▶ **GIVEN INFORMATION**
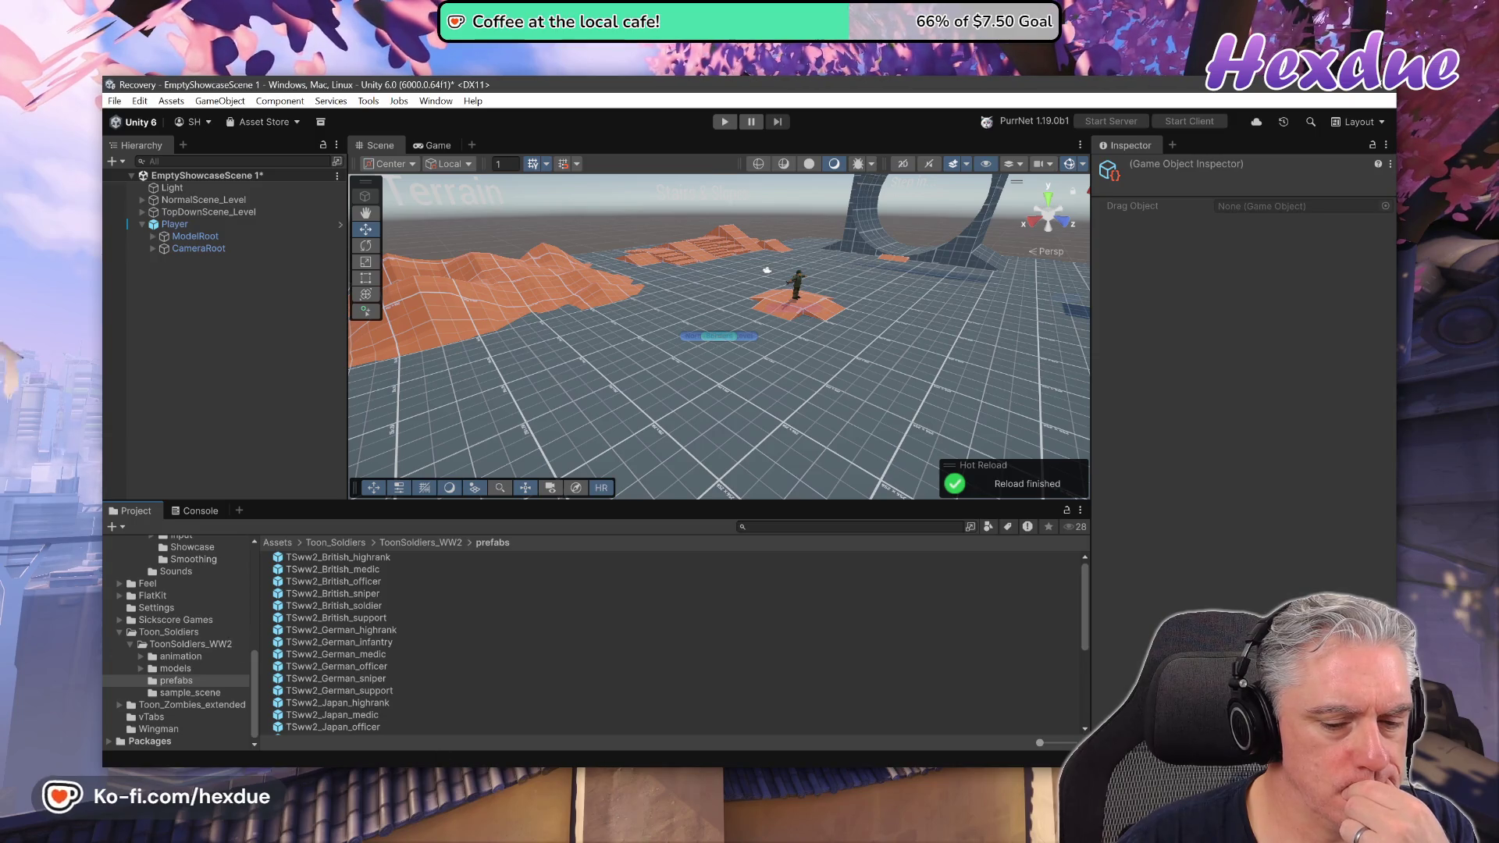
Review MyAnimationControl.cs against the Animancer Directional Animation Sets docs in Chrome.
mouse_move(703, 761)
click(732, 709)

▶ **WHAT YOU HAVE TO DO**
If pictures appear in the data, do not print them; repeat the rest exactly.

▶ **TASK RESPONSE**
Review MyAnimationControl.cs against the Animancer Directional Animation Sets docs in Chrome.
mouse_move(703, 761)
click(732, 709)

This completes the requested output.